How do we find $u(x)$? I want to know how to find $u(x)$ in the below question:
$$u''(x)+{e^u}^{(x)} = 0\\ x \in[0,1]\\u(0) = u(1) = 0$$
Please explain briefly how this was done??
Thanks!!
 A: According to Maple,
$$ u(x) =  - \ln \left(2 c^2\;\cosh^2\left(\dfrac{2 c \; \text{arctanh}\left(\sqrt{1-2c^2}\right)+x}{2c}\right)\right)$$
where $c \approx -.6591242642$.
A: This problem looks extremely difficult (at least to me).
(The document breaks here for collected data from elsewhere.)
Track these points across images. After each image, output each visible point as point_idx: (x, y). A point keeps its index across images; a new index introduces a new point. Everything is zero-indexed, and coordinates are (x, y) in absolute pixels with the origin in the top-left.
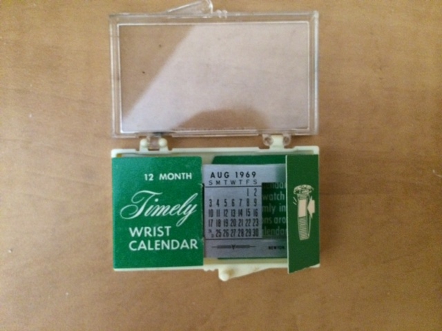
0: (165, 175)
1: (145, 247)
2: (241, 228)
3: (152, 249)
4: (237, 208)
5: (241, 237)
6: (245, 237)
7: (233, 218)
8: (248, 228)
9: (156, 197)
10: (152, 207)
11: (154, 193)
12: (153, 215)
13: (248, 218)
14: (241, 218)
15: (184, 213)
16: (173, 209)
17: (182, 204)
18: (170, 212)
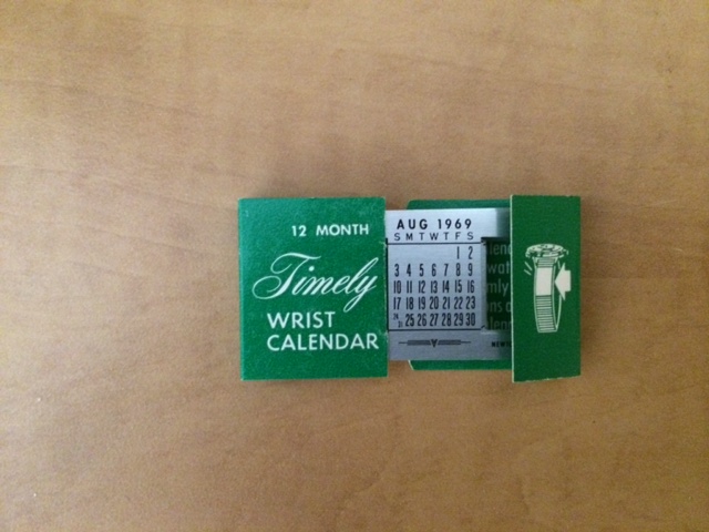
0: (325, 227)
1: (292, 346)
2: (446, 312)
3: (305, 349)
4: (440, 278)
5: (447, 327)
6: (453, 327)
7: (434, 295)
8: (458, 311)
9: (311, 263)
10: (304, 279)
11: (308, 258)
12: (305, 293)
13: (459, 295)
14: (446, 294)
15: (356, 289)
16: (338, 283)
17: (352, 276)
18: (334, 289)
Without any other solutions, I sued a CAS for solving $$u''(x)+{e^u}^{(x)} = 0$$ This leads to the terrible expression $$u(x)=\log \left(\frac{1}{2} \left(c_1-c_1 \tanh ^2\left(\frac{1}{2} \sqrt{c_1
   \left(c_2+x\right){}^2}\right)\right)\right)$$ Applying the condition $u(0)=0$ leads to $$c_1-c_1 \tanh ^2\left(\frac{1}{2} \sqrt{c_1 c_2^2}\right)=2$$ and $u(1)=0$ leads to $$c_1-c_1 \tanh ^2\left(\frac{1}{2} \sqrt{c_1 \left(c_2+1\right){}^2}\right)=2$$ which seems to lead to some contradiction as  Kainui pointed out in his/her comment.
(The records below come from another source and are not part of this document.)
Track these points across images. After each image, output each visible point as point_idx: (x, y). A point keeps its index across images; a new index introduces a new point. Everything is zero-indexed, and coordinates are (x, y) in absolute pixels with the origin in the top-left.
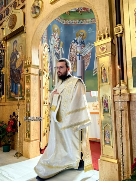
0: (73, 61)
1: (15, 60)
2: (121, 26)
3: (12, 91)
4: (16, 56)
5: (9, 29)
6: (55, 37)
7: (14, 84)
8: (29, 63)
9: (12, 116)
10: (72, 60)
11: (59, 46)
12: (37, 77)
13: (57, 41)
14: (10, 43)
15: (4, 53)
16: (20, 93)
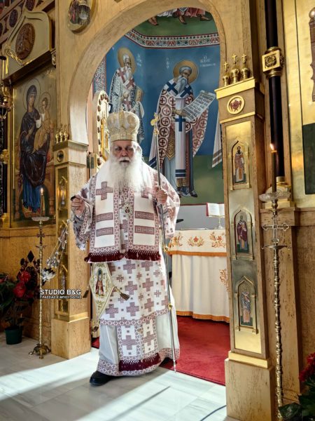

A: $$ \frac{d^2}{dx^2}u(x)+e^{u(x)}=0 $$
$$ \frac{d^2}{dx^2}u(x)=-e^{u(x)}$$
$$ \left[\frac{d^2}{dx^2}u(x)\right] \left[\frac{d}{dx}u(x)\right] =-e^{u(x)}\left[\frac{d}{dx}u(x)\right] $$
$$ \left[\frac{d^2}{dx^2}u(x)\right] \left[\frac{d}{dx}u(x)\right] dx =-e^{u(x)}\left[\frac{d}{dx}u(x)\right]dx $$
$$ \left[\frac{d}{dx}u(x)\right] d\left[\frac{d}{dx}u(x)\right]=-e^{u(x)}du(x)$$
$$ \int \left[\frac{d}{dx}u(x)\right] d\left[\frac{d}{dx}u(x)\right]=-\int e^{u(x)}du(x)$$
$$ \frac{1}{2}\left[\frac{d}{dx}u(x)\right]^2+C_1=-e^{u(x)}+C_2 $$
$$ \left[\frac{d}{dx}u(x)\right]^2=-2e^{u(x)}+2C_2-2C_1 $$
$$ \frac{d}{dx}u(x)=\pm\sqrt{-2e^{u(x)}+2C} $$
$$ \frac{\frac{d}{dx}u(x)}{\sqrt{-2e^{u(x)}+2C}}=\pm 1 $$
$$ \frac{\frac{d}{dx}u(x)}{\sqrt{-2e^{u(x)}+2C}}dx=\pm dx $$
$$ \int \frac{\frac{d}{dx}u(x)}{\sqrt{-2e^{u(x)}+2C}}dx=\pm \int dx $$
$$ \int \frac{1}{\sqrt{-2e^{u(x)}+2C}}du(x)=\pm \int dx $$
Can you take it from here?